Cette prudence se serait traduite par une remise en cause épistémologique tant du discours du refus et de la résistance contre le système, et de l'offre alternative en s'évitant les "erreurs", ce jugement étant subjectif, des anciens, que de la manière d'embrigader les masses.
 
L'idée qu'en matière de révolution il n'y'a ni pute, ni saint; que le seul nombre compte pour inverser la tendance et faire basculer favorablement le rapport de force, n'est pas saugrenue, du moins pour tout politique doué de bon sens, en politique c'est un invariant.
 
Machiavel le reprend d'une bien meilleure formule, dans son Discours sur la dernière décade du Tite Live, en ces termes: "Contenter le peuple et ménager les grands, voilà la maxime de ceux qui savent gouverner".
 
Et ici Contenter le peuple, compte tenu des schismes opérés par les acteurs antérieurs et contemporains, consisterait à lui distiller la culture du consensus dynamique, à commercer avec l'existant, quoique ne les agréant pas, dans les formes de l'élégance discursive et de la loyauté dans l'adversité.
 
Peu importe les manigances et les facéties du système et de ses agents, leur intrigue et intimidation, viol et violence, déconstruire un usage politique aux ramifications corruptogènes ancrées, jusqu'à l'inconscient collectif, requiert une inflexibilité face aux tentations de la colère légitime et une générosité devant un adversaire fébrile et vulnérable.
 
Mais la catégorisation généralisant toute la classe politique, notamment antérieure, et la prétention à disposer du génie que nulle autre formation politique n'a jamais eu ou fait montre dans l'histoire du Sénégal, ignorant ou méprisant les innommables anonymes qui ont sacrifié leurs carrières dans leur foi en un grand soir imminent, semblent être tout l'écheveau de la contradiction que renvoient à Ousmane Sonko et au Pastef, leurs adversaires.
 
Or, il est heureux qu'ils nous reviennent tels que nous sommes constitués sociologiquement et anthropologiquement, sénégalais du Sénégal et non extraterrestres greffés au peuple.

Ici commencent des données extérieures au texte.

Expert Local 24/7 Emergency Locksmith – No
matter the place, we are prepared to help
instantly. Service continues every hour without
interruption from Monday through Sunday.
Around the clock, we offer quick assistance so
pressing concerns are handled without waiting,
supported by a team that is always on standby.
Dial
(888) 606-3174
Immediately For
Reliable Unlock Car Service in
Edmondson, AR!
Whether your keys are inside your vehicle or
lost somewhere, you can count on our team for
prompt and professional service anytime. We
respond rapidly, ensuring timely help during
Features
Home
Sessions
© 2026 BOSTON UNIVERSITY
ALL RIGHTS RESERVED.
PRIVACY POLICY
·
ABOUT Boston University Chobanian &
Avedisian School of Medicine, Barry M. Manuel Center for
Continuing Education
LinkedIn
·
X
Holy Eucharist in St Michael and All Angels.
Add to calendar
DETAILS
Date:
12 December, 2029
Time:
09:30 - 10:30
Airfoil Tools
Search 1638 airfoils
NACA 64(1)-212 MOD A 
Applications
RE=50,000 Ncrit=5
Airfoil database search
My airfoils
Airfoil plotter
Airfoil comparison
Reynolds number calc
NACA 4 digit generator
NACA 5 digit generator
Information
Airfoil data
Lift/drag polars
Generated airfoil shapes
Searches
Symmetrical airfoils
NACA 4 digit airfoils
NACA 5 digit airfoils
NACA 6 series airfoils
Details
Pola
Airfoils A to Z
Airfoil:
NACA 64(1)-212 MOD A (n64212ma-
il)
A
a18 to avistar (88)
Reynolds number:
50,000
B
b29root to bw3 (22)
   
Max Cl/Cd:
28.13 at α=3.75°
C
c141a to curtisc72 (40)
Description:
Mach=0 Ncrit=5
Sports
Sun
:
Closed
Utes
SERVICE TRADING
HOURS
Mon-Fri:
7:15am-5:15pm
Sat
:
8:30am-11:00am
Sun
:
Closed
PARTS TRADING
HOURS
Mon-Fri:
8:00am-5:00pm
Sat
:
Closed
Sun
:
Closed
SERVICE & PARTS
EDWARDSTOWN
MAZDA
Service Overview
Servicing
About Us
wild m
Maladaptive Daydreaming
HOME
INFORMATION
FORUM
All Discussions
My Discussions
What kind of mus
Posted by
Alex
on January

Faits de conciliabules et de roulement de mécaniques, aux actions désertes. Faisant peu de cas de l'humilité et ayant une ambition comparable à l'appétit d'oiseau, au milieu d'un monde de pachydermes.
 
Les pastefiens étaient de bornés révolutionnaires, et au premier chef Ousmane Sonko, cette épreuve du supposé complot, par-delà l'ignominie qu'inspire la trame des faits, au plan politique les ramène à la pesanteur atmosphérique de la réalité politique sénégalaise.
 
Ni puristes, ni impurs, ni maitre, ni César, ni tribun, discutons entre Sénégalais, tel est le message que sa visite chez le Mollah de Kaolack nous inspire. Ce peuple prompt à des furies explosives, n'en est pas moins attaché aux symboles de son asservissement. Et nul libérateur ne saurait y arriver, s'il n'est pas candidat au suicide de classe ou de caste, au propre comme au figuré.
Chers pastefiens, bienvenue dans le système.